ElasticSearch single node cluster (2)

First part of this series here: https://juanmatiasdelacamara.wordpress.com/2019/06/27/elasticsearch-single-node-cluster-1/.

In the first part we started an ElasticSearch and a Kibana instances using Docker. In this second part we will scratch the surface of Kibana and play a little with field mapping.

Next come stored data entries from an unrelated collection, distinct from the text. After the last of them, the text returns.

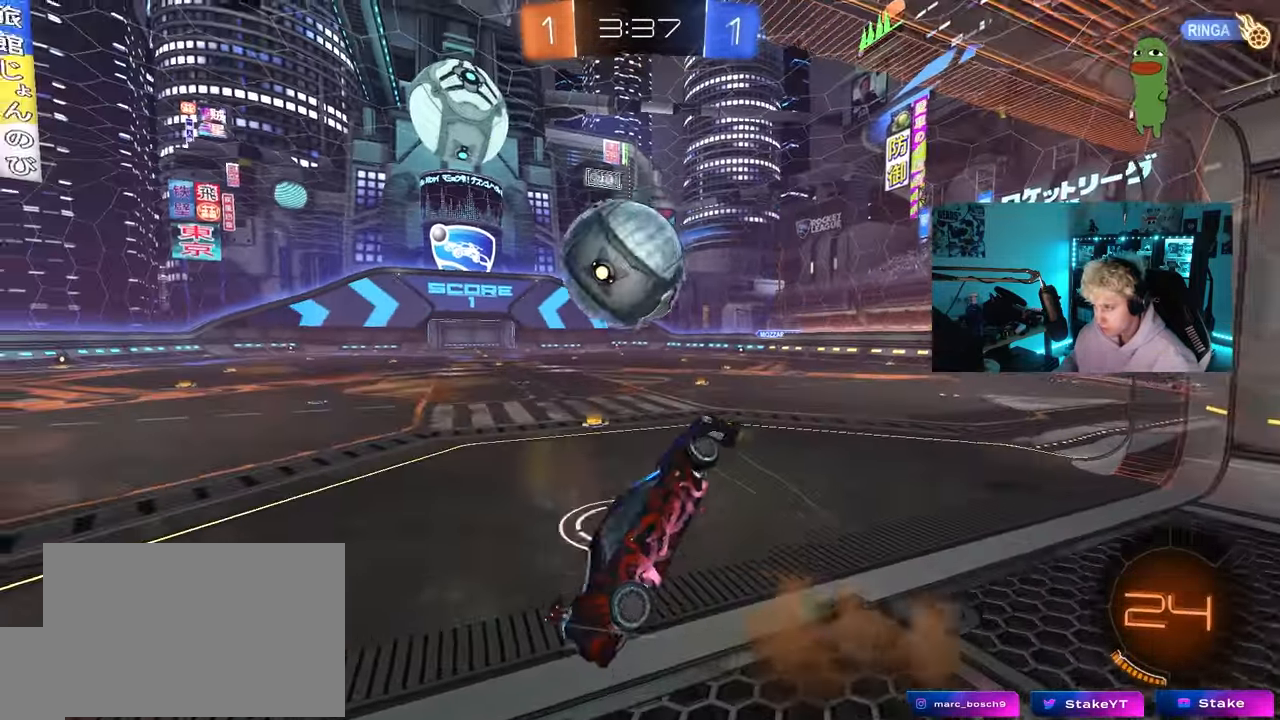
{"keys": ["a", "shift", "w"], "mouse": ["left"], "mouse_move": "down", "events": [[83, "mouse_right", "up"], [233, "s", "up"], [283, "shift", "down"], [317, "w", "down"], [367, "mouse_left", "down"]]}
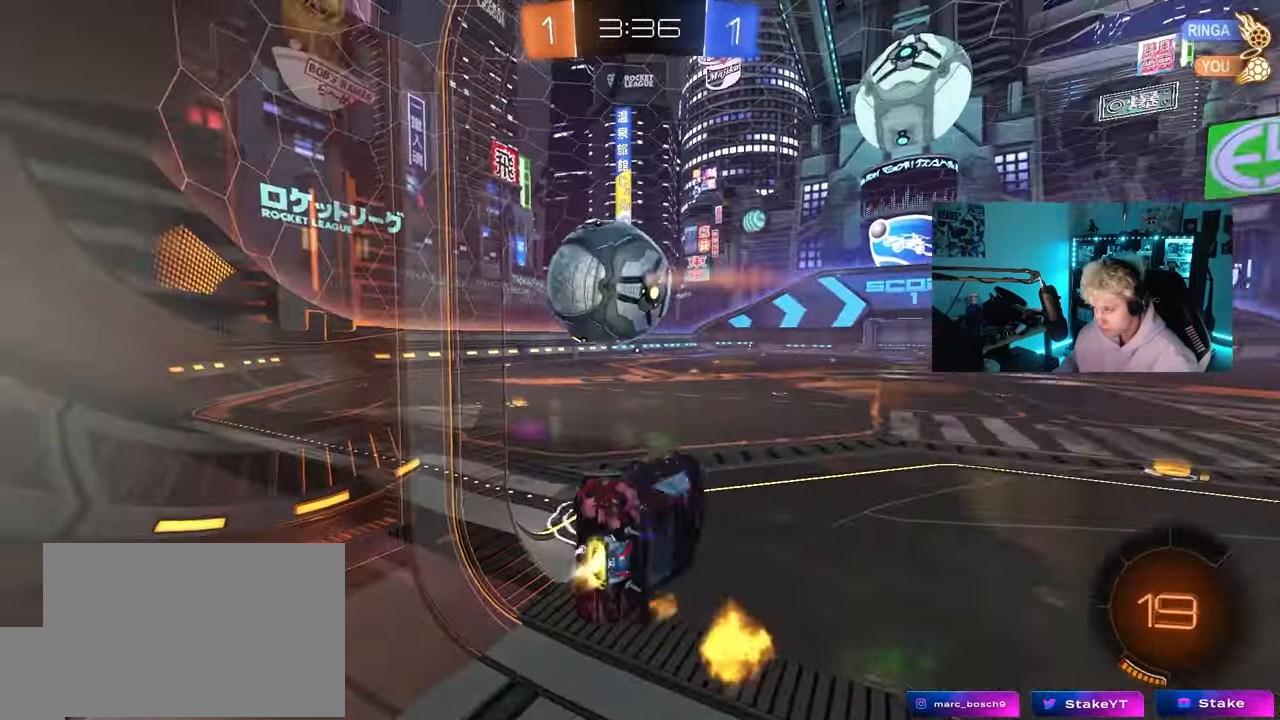
{"keys": [], "mouse": [], "mouse_move": "still", "events": [[100, "shift", "up"], [333, "a", "up"], [333, "w", "up"], [483, "mouse_left", "up"]]}
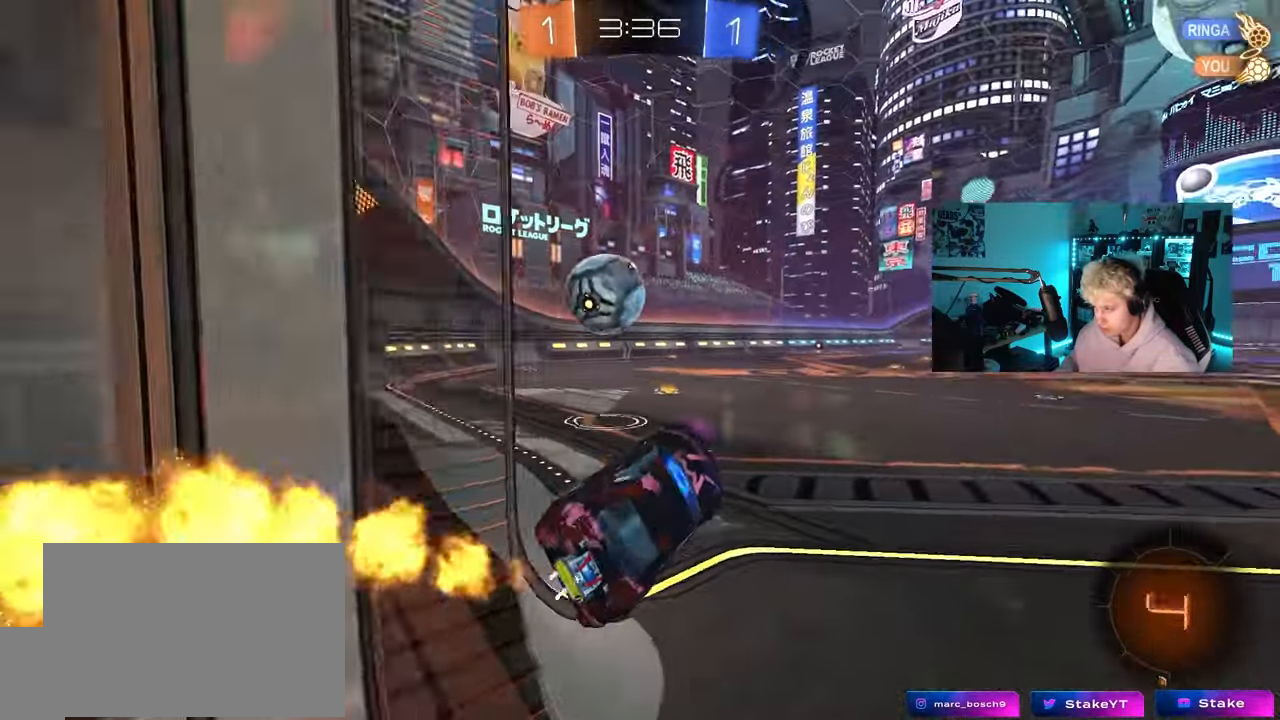
{"keys": ["a", "w"], "mouse": [], "mouse_move": "still", "events": [[17, "a", "down"], [17, "shift", "down"], [167, "w", "down"], [217, "shift", "up"]]}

We assume you have all the containers running from the first part. Just in case you don’t, here is a fast up and running:

docker network create -d bridge elastic

docker run -d --network elastic -p 9200:9200 -p 9300:9300 -e "discovery.type=single-node" --name es1 docker.elastic.co/elasticsearch/elasticsearch:6.5.4docker network create -d bridge elastic

docker run -d --network elastic -p 5601:5601 -e ELASTICSEARCH_URL=http://es1:9200 --name K1 docker.elastic.co/kibana/kibana:6.5.4docker network create -d bridge elastic

docker run -d --network elastic -p 9200:9200 -p 9300:9300 -e "discovery.type=single-node" --name es1 docker.elastic.co/elasticsearch/elasticsearch:6.5.4docker network create -d bridge elastic

The user-friendly way

That is… we will use Kibana…

Access your Kibana at:

http://your_ip:5601

Skip your welcome page (explore it your self) and you will be redirected to main page.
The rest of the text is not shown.